Eine Klage auf zukünftige Leistung vermochte der Kläger auch nicht auf die §§ 257, 258 oder § 259 ZPO zu stützen.

a) § 257 ZPO ist nicht erfüllt. Zwar war die Unterhaltspflicht des Klägers gegenüber seiner Schein-Ehefrau kalendermäßig festgelegt. Dies trifft aber nicht zugleich für den Schadensersatzanspruch des Klägers gegenüber dem Beklagten zu. Dessen Umwandlung aus einem bloßen Freistellungsanspruch hing vielmehr von der vorangegangenen Leistung des Klägers an seine Schein-Ehefrau ab.


b) Ferner macht der Kläger nicht wiederkehrende Leistungen im Sinne von § 258 ZPO geltend. Diese beruhen auf einseitigen Verpflichtungen, die sich in ihrer Gesamtheit als Folge ein- und desselben Rechtsverhältnisses ergeben , so daß die einzelne Leistung nur noch vom Zeitablauf abhängt (vgl. BGH, Urt. v. 10. Juli 1986 - IX ZR 138/85, NJW 1986, 3142; v. 20. Juni 1996 - III ZR 116/94, MDR 1996, 1232).
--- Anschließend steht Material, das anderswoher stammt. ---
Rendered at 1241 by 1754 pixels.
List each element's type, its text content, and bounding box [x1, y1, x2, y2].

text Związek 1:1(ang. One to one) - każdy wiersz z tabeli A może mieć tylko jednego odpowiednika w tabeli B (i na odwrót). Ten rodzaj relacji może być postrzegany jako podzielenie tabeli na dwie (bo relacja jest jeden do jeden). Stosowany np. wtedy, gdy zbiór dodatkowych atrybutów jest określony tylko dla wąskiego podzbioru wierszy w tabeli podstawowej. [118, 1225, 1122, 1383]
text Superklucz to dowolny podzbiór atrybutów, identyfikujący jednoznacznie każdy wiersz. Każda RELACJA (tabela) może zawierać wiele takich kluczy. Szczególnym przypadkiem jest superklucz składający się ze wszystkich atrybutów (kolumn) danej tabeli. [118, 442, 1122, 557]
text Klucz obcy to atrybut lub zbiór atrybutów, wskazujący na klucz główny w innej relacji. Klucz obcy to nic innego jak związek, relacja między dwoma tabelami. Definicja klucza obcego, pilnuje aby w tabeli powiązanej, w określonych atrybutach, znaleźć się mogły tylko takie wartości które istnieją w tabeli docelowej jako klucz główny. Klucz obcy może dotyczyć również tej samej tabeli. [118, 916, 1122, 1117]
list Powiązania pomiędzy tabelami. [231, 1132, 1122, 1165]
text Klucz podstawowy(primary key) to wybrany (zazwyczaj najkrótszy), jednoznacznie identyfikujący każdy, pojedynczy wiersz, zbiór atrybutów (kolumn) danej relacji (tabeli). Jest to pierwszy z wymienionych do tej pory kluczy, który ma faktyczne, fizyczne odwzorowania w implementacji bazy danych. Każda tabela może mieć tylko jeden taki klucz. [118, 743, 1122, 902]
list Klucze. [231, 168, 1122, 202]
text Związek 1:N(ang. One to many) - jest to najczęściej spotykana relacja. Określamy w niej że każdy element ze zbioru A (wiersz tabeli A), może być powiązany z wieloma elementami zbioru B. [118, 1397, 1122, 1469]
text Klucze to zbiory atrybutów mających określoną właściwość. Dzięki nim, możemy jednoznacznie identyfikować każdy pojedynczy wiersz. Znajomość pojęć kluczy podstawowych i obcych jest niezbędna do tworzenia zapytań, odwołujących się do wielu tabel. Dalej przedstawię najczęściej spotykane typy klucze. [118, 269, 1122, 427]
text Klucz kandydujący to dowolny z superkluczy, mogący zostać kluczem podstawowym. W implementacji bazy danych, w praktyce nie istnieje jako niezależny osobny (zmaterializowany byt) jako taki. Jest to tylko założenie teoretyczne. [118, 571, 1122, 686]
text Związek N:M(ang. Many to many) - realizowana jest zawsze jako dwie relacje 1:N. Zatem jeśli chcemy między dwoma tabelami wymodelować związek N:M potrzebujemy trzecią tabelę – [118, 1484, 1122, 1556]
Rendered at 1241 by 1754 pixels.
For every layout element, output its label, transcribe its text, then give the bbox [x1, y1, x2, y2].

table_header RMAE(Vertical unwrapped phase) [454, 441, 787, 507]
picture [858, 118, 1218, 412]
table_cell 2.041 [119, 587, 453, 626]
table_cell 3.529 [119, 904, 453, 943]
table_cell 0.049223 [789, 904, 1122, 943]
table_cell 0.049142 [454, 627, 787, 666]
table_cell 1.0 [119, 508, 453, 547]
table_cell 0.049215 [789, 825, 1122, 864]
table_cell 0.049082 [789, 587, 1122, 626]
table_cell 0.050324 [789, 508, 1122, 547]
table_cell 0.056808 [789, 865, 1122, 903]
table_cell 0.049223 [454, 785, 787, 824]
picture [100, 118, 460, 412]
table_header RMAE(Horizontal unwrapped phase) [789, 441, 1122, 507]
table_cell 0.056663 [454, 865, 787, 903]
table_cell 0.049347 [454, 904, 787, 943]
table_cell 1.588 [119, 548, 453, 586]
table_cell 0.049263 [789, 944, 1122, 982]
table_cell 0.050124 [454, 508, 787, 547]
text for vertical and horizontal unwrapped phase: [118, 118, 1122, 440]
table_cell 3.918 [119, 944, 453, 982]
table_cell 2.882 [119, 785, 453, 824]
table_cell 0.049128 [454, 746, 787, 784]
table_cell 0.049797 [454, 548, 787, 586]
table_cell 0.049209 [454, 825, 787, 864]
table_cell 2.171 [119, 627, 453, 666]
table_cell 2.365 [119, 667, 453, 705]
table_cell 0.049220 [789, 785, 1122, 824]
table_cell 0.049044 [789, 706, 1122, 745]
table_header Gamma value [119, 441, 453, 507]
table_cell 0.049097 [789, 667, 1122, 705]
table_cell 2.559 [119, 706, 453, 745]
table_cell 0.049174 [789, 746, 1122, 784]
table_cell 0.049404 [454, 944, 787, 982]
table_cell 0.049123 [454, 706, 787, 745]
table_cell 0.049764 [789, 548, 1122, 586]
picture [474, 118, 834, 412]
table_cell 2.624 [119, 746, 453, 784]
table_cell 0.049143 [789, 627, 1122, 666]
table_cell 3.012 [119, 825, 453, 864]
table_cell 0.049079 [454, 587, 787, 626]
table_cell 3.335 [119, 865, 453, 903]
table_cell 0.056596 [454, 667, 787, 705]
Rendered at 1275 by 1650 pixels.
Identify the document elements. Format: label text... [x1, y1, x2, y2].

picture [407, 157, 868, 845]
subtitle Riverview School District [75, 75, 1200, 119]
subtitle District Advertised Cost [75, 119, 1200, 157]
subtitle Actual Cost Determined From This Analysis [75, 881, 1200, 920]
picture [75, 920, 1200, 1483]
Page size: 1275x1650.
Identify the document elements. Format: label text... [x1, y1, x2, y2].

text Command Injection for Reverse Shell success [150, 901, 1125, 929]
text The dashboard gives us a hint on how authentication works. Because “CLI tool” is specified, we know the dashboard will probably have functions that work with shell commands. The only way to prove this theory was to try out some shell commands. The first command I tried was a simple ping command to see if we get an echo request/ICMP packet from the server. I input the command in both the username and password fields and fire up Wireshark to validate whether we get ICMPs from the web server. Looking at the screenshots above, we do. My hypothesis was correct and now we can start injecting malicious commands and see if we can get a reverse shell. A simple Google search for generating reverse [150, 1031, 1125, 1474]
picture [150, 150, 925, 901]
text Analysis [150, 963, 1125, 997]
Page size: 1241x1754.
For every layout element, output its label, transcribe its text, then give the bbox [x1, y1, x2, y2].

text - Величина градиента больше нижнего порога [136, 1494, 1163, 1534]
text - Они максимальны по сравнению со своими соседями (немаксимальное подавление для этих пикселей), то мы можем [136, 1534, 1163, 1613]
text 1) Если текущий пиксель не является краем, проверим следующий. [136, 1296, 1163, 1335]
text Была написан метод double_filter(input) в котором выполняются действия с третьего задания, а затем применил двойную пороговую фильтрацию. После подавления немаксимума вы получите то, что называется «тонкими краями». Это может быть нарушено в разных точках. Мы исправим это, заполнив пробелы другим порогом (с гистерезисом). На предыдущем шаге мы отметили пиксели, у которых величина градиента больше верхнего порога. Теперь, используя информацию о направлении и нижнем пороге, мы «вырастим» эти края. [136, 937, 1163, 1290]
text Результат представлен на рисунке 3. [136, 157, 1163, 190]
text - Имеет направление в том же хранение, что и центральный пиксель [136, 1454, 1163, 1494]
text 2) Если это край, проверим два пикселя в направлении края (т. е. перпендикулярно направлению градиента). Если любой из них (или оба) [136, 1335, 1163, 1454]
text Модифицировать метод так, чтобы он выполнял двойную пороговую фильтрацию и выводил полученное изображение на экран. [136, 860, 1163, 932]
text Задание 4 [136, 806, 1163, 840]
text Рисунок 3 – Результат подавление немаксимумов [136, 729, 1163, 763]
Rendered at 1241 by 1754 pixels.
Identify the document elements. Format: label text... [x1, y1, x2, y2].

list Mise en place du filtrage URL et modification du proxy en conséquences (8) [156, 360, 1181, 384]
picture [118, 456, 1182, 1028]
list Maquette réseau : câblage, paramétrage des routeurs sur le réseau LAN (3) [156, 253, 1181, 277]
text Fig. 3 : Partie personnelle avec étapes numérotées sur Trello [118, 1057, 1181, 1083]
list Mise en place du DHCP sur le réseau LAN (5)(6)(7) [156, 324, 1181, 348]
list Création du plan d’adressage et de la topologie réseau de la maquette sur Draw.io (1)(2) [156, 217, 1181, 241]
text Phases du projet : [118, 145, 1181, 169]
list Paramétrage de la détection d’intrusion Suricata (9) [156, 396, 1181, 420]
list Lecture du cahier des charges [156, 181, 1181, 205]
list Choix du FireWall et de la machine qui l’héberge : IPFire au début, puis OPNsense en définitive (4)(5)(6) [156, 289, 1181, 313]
Die letztgenannte Voraussetzung ist hier nicht erfüllt, weil die Umwandlung des Freistellungsanspruchs in einen Zahlungsanspruch zusätzlich durch die tatsächliche Zahlung des Klägers bedingt ist.

c) Endlich scheidet § 259 ZPO als Grundlage für eine Klage auf künftige Leistung aus. Diese Vorschrift greift nicht ein, wenn der eingeklagte Anspruch erst künftig entsteht; dieser muß vielmehr in vollem Umfang seine Grundlage in einem Rechtsverhältnis finden, dessen rechtserzeugende Tatsachen schon eingetreten sind. Die Möglichkeit, daß künftig ein solches Rechtsverhältnis entsteht , reicht grundsätzlich nicht aus (vgl. BGH, Urt. v. 13. März 2001 - VI ZR 290/00 zu § 256 Abs. 1 ZPO). Zwar genügt es, wenn sich der eingeklagte Anspruch aus einem schon bestehenden Rechtsverhältnis allein aufgrund des eigenen Verhaltens des Beklagten entwickelt (BGH, Urt. v. 14. Dezember 1998 - II ZR 330/97, NJW 1999, 954, 955 zu § 283 BGB a.F.). Darum geht es hier nicht.
Zwar kann das Rechtsverhältnis bedingt sein (BGHZ 43, 28, 31) und insbesondere auch unter der Bedingung künftiger Zahlung stehen (vgl. BGHZ 147, 225, 231). Einen bedingten Antrag hat der Kläger hier aber nicht gestellt. Seinem unbedingten Zahlungsbegehren kann nicht entsprochen werden.

d) Allerdings hätte der Kläger gemäß § 139 Abs. 1 ZPO a.F. auf den Fehler seines Antrags hingewiesen werden müssen. Um ihm die Gelegenheit zur Anpassung des Antrags zu geben, ist der Rechtsstreit in diesem Umfang an das Berufungsgericht zurückzuverweisen.